Heute ausgerechnet nieselt es; und ausgerechnet heute, am schummrigsten Tag seit Wochen, sieht August klar, er ist auf den Punkt präsent. Nur kurz nach dem Aufwachen, wenige Minuten, hat er sich betäubt gefühlt vom ungewohnt langen Schlafen. Manja war da schon mit den Kindern auf dem Sprung, auf dem Küchentisch standen Kaffee und ein Küchlein. Jetzt blickt er hellwach durch die tropfenverhangenen Straßenbahnfenster, meint aus der fahrenden Straßenbahn die winzigsten Plättchen im Boden zu erkennen; ihm ist, als befände er als einziger Mensch sich nicht unter der Dunstglocke, die feucht über der Stadt hängt. Die Straße ist verstopft, der Stau hupt, achtlose Autos stehen der Straßenbahn im Weg und werden mit Geklingel verscheucht. August denkt, alles ist diesig, während ihm klar ist; wieder also ist sein Zustand inkongruent zur Welt. Das Handy in seiner Hosentasche vibriert, er zieht es heraus, eine Nummer aus London. Die Tram bremst scharf, einige Fahrgäste fallen fast hin, eine Frau bekommt einen Schulranzen in die Nieren.
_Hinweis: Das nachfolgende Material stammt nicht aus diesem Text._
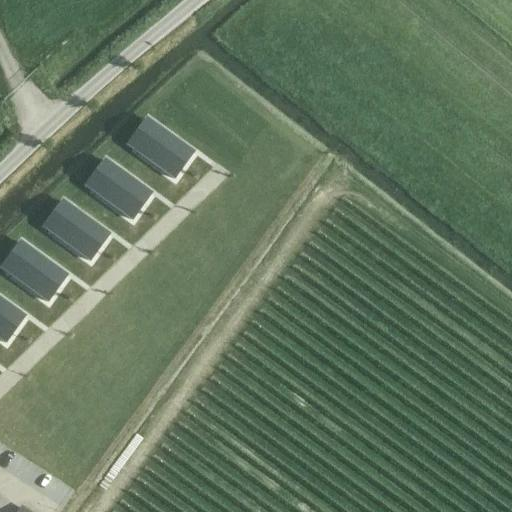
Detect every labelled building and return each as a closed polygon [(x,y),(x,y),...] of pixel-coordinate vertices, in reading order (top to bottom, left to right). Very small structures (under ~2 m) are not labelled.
[(154,125),(136,151),(175,179),(193,153),(154,125)] [(111,167),(93,193),(132,220),(150,195),(111,167)] [(70,208),(52,234),(90,262),(109,236),(70,208)] [(27,249),(9,274),(48,302),(66,276),(27,249)] [(0,301),(0,340),(5,344),(23,318),(0,301)]
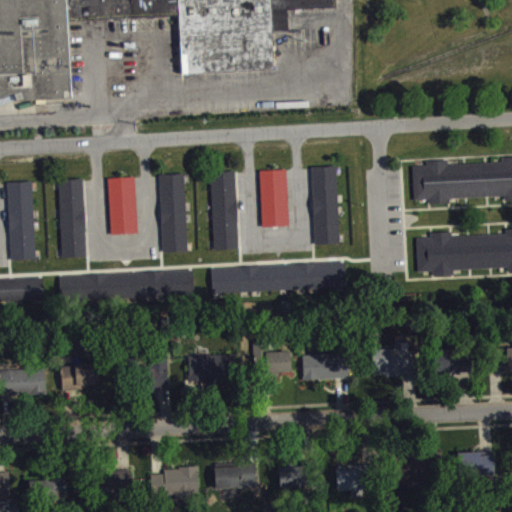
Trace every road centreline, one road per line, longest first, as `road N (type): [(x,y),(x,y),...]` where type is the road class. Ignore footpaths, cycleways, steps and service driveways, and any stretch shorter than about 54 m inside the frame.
road 1 (residential): [(0,147),(511,117)]
road 2 (residential): [(0,434),(511,409)]
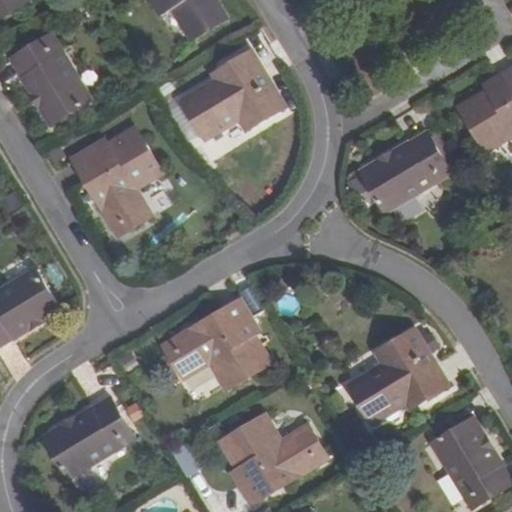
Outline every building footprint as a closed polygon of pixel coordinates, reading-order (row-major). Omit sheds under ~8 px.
[(0,0),(0,16),(27,0),(0,0)] [(150,0),(156,9),(168,2),(172,9),(190,40),(227,19),(216,0),(150,0)] [(168,2),(156,9),(161,16),(172,9),(168,2)] [(94,103),(54,37),(13,61),(53,127),(94,103)] [(255,48),(229,63),(233,70),(217,80),(182,101),(192,116),(198,112),(202,119),(196,123),(207,141),(227,128),(225,124),(249,110),(258,124),(289,106),(255,48)] [(233,70),(229,63),(213,73),(217,80),(233,70)] [(511,69),(497,79),(501,85),(491,91),(463,107),(489,151),(511,138),(511,69)] [(501,85),(497,79),(487,84),(491,91),(501,85)] [(225,124),(227,128),(247,117),(253,127),(258,124),(249,110),(225,124)] [(192,116),(196,123),(202,119),(198,112),(192,116)] [(102,200),(98,203),(107,218),(116,213),(125,228),(149,213),(133,187),(164,167),(139,126),(109,144),(101,149),(97,143),(71,159),(86,184),(91,180),(102,200)] [(450,172),(425,131),(360,172),(383,212),(450,172)] [(106,138),(97,143),(101,149),(109,144),(106,138)] [(86,184),(98,203),(102,200),(91,180),(86,184)] [(116,213),(107,218),(117,233),(125,228),(116,213)] [(0,348),(60,311),(35,269),(0,290),(0,348)] [(194,333),(191,329),(176,339),(181,348),(167,356),(180,380),(208,365),(223,391),(264,367),(249,343),(243,332),(249,328),(235,303),(211,317),(213,321),(194,333)] [(213,321),(211,317),(191,329),(194,333),(213,321)] [(243,332),(249,343),(255,339),(249,328),(243,332)] [(370,425),(404,405),(419,396),(424,403),(447,389),(414,334),(381,353),(392,371),(371,382),(368,377),(349,389),(358,405),(363,401),(367,407),(361,410),(370,425)] [(181,348),(176,339),(161,347),(167,356),(181,348)] [(392,371),(381,353),(376,356),(383,369),(368,377),(371,382),(392,371)] [(419,396),(404,405),(409,413),(424,403),(419,396)] [(65,478),(131,438),(107,398),(41,438),(65,478)] [(358,405),(361,410),(367,407),(363,401),(358,405)] [(253,504),(276,490),(274,485),(295,473),(297,478),(313,468),(307,459),(322,449),(308,424),(280,440),(264,414),(222,439),(238,466),(244,476),(238,480),(253,504)] [(471,419),(430,443),(470,509),(511,486),(471,419)] [(328,460),(322,449),(307,459),(313,468),(328,460)] [(232,470),(238,480),(244,476),(238,466),(232,470)] [(276,490),(297,478),(295,473),(274,485),(276,490)] [(207,498),(214,511),(240,511),(228,488),(207,498)]
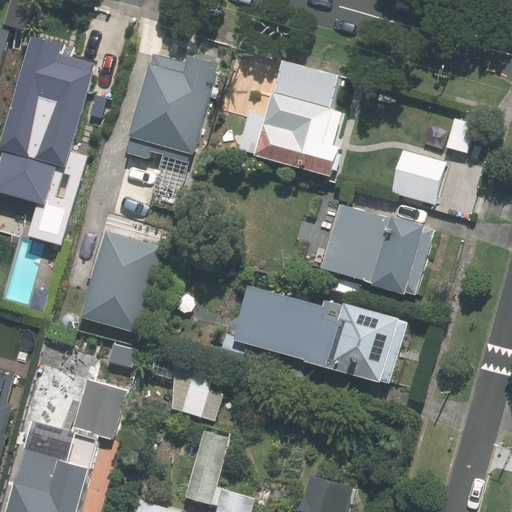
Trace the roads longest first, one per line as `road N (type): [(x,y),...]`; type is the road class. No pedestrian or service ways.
road 1 (residential): [(511,52),(319,0)]
road 2 (residential): [(458,511),(511,322)]
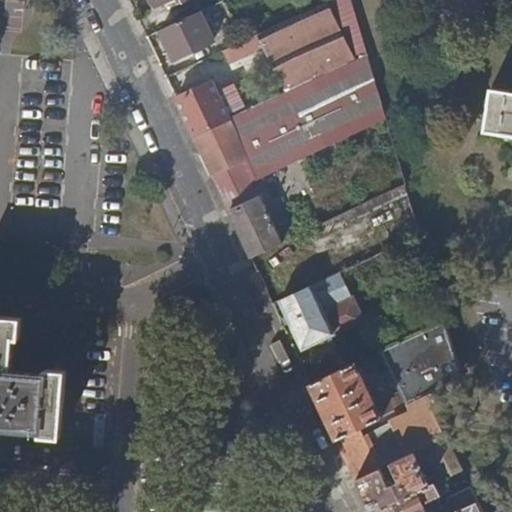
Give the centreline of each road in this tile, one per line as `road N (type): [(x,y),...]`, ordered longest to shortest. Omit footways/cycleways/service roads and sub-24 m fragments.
road 1 (residential): [(221,252),(347,511)]
road 2 (residential): [(99,0),(221,252)]
road 3 (residential): [(0,288),(131,291),(221,252)]
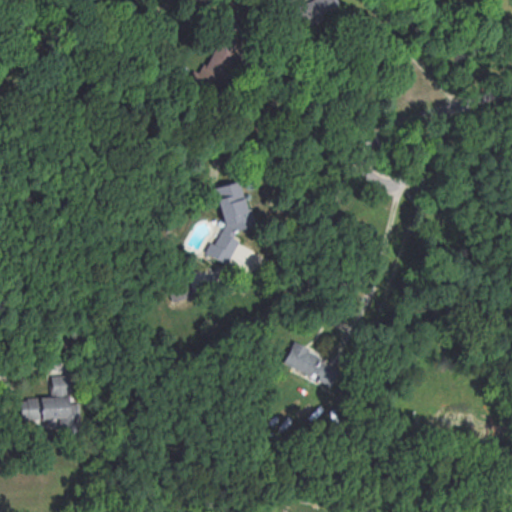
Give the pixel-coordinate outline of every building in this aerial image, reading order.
[(285,0),(298,27),(338,9),(334,0),(306,0),(302,2),(300,0),(285,0)] [(216,40),(199,74),(193,71),(189,78),(215,91),(236,50),(216,40)] [(213,187),(226,232),(251,225),(238,180),(213,187)] [(236,239),(219,230),(212,242),(208,240),(202,252),(224,263),(236,239)] [(281,361),(307,377),(310,373),(336,388),(344,375),(325,363),(336,346),(318,336),(316,339),(325,344),(319,354),(294,340),(281,361)] [(19,419),(64,417),(65,426),(76,426),(74,374),(47,375),(48,396),(19,397),(19,419)]
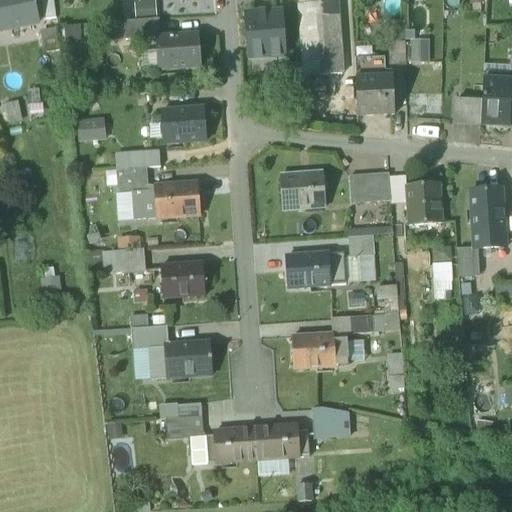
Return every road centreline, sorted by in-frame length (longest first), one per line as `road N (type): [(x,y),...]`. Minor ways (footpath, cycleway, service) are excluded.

August steckt das Handy wieder ein und schaut nach vorn: Die Bahn ist auf einer nassen Kreuzung stehen geblieben, blockiert von einem abgeschabten Lieferwagen, «das hätte fast gekracht». Im Lieferwagen kurbelt ein älterer Araber das Fenster runter, neben ihm sitzt eine bis auf den Augenschlitz schwarzverschleierte Frau. Der Araber und der Straßenbahnfahrer beschimpfen sich. Schließlich gibt der Araber nach, schließt das Fenster und setzt den Lieferwagen zurück. Die Frau unter dem Schleier scheint zu keifen, aber durch die Scheiben ist nichts zu hören, und ihre Mimik ist verborgen, der Mund bedeckt, nur das Stück Tuch darüber wackelt, sodass es aussieht, als klappte die ganze untere Gesichtshälfte der Frau stumm rauf und runter. Ein Fahrgast brummt dem Auto böse Wünsche nach. August schaut auf die Uhr, um acht ist er mit Gundel G. Avenarius verabredet.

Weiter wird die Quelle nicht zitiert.